Dear Haley,
I wish cared more. Admitting my problems isn't hard, it's what I should do next. I'm weak, I'm full of anger, I'm very incoherent towards my being. Mainly because I just don't care. And I don't want it to bite me in the butt, but I'm not sure of what to do.
If I'm going to live in this world, at least let me live in a sense where I'm living life without worries, doubt, and issues. I hate living, but only because I don't have anything in me to continue forward. It could be the dedication that is stranding me away; I don't have it in me to push forward. And I wish I did. I wish I didn't exist. But I also wish I knew how to live life to where I enjoyed it without worry. I hate it here.
Forgive me for complaining. I wouldn't ask for forgiveness if I didn't know I would be in love with someone in my head. If it is love anyway. I have issues and I could genuinely be mental. I'll admit it, but what is to change? How can I change and enjoy the change? How can I care and enjoy the care?
Hate hate hate, and all I want is to not exist. Why me, you know? Why do I complain when I put bare minimum? Why do I represent everything I want to stray away from? Why am I depressed and angry? If life is going to be this way, I wish I had the courage to die. I would love to be beautiful, and smart, and have a nice, loving husband by my side. But the truth is that I can't picture that reality with so many voices in my head. They say control your mind, but I don't want to control anything. I don't even want to exist.

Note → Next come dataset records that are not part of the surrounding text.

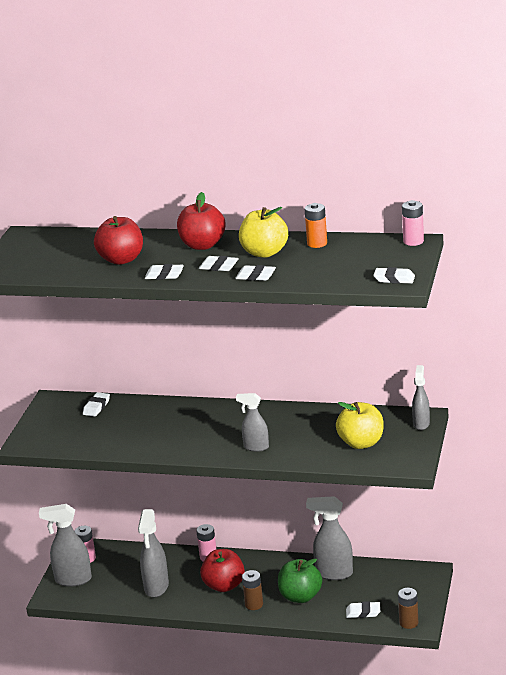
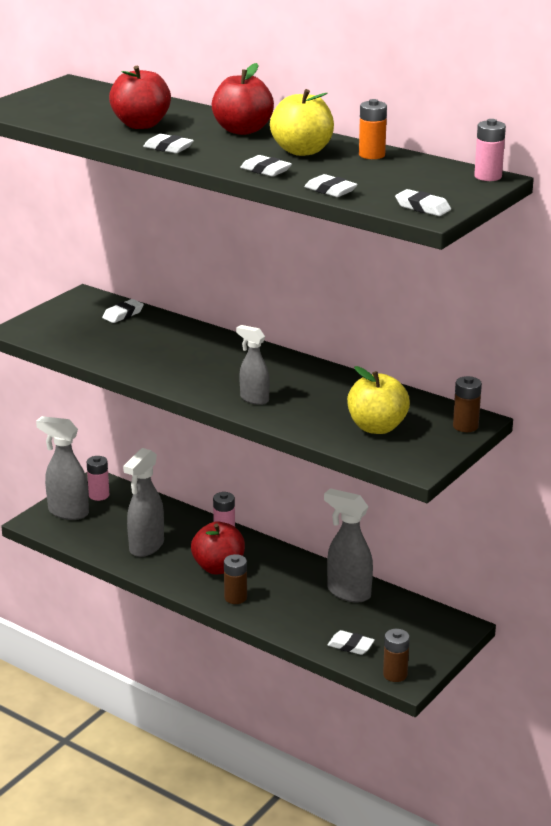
camera: 20 degrees right, 0 degrees up
white eraser [199,256,239,271] -> white eraser moved to [304,174,358,197]
green apple [278,558,322,603] -> none
grey spray bottle [412,365,430,430] -> brown battery [453,376,482,432]

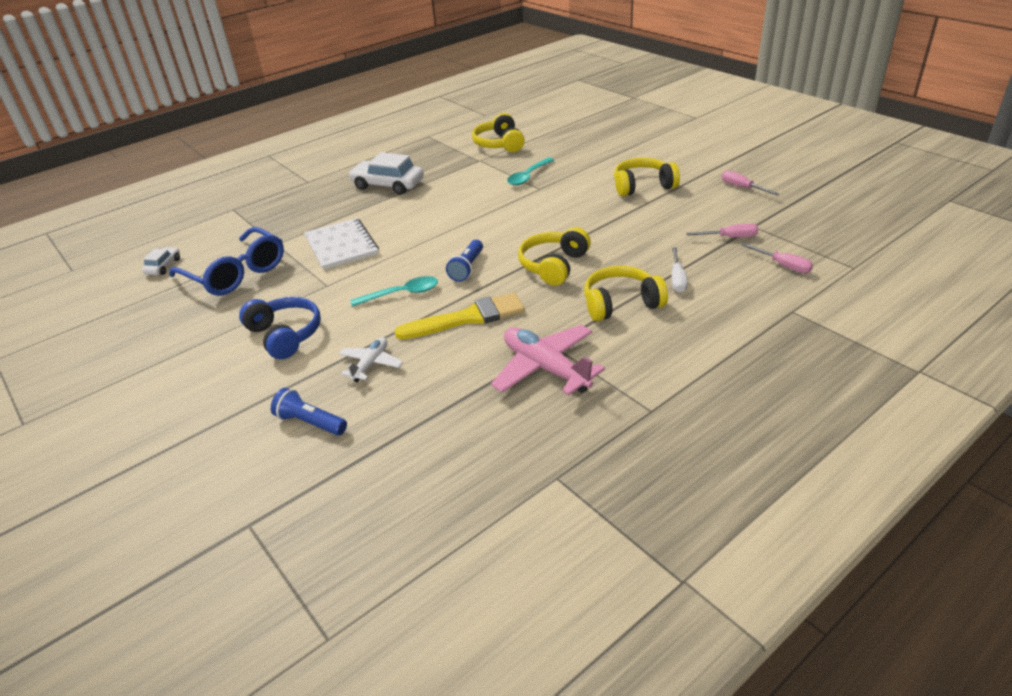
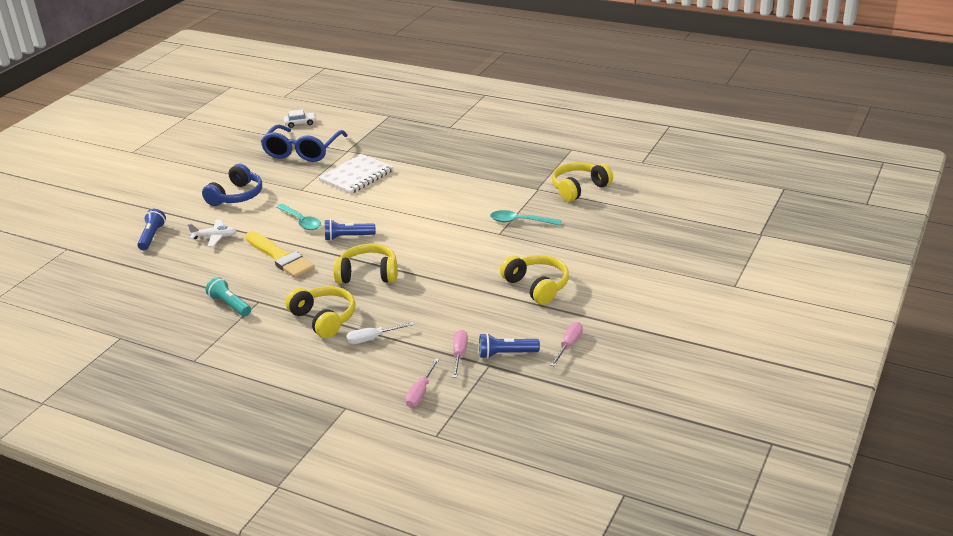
camera: 65 degrees right, 5 degrees down
white car [348,152,424,195] -> none
pink plane [491,325,605,395] -> turquoise flashlight [206,277,251,316]
pink screwdriver [686,223,759,237] -> pink screwdriver turned 150 degrees counterclockwise [452,330,468,378]
none -> blue flashlight [479,333,540,359]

I don't want to end up homeless, but I don't want to continue life. I don't know what to live for. And I'm scared. I'm terrified. I'm afraid. I'm anxious. I'm worried. I am in fear. And I hate it here. Sometimes I think The Most High looks at me and just walks away and the Creator sits and smiles and enjoys everything that's occuring. I don't even know if I want this belief system anymore. I don't even believe anymore. I wish I could believe to the point where I love doing what I love. To give myself hope so that I sleep with a good conscience. This phone is seriously destroying me, deep down.
I want someone to care about me, to love me, and to be around me. Basically just fall in love with me without trying. Telling me good things, keeping me with a good heart, and making sure I never slip and fall. I don't even know what I want in life anymore. Like all I care about in my visions is looking beautiful, feeling confident, and enjoying life. To look gorgeous and stunning. But here's the thing, I can't see myself past that stage because I don't know where to go after that. I don't care about having goals because I don't know what to do after that.
Like how do you know you want the next thing if you don't know what's next to come. I wish I would prepare for the enviable. I don't want to be alone forever, I really really really want a husband. Like, that's all I care about. And to be honest, I don't know how to prepare for a man who wants me back. Truly and genuinely, and I don't know if he's even out there.
I have my eyes out for one guy, and I don't even know if we would ever be together. Sometimes I wish he would announce he has a woman so I can leave him out of my life. But the truth is that deep down, I think the reason why he sticks around is because he's supposed to be in my life. It sounds stupid, but I like to believe it and keep myself away from fire.
To be honest, I know no one is going to care about me, so I think to myself, why did the Creator make me? What did you want me to accomplish? It was this one time that this lady told me that God won't tell you how life is going to be for you because if they did, you wouldn't want to live it.
I feel like if I knew, I would at least know the ending. I don't want to be homeless, or depressed and alone all my life. That's definitely true. But I think the reason I feel those ways is because I feel like I'm running out of time. I don't want to try, I just want to die. I sound ridiculous. But let's be honest, after I pass away from Earth, I don't even know what else to expect.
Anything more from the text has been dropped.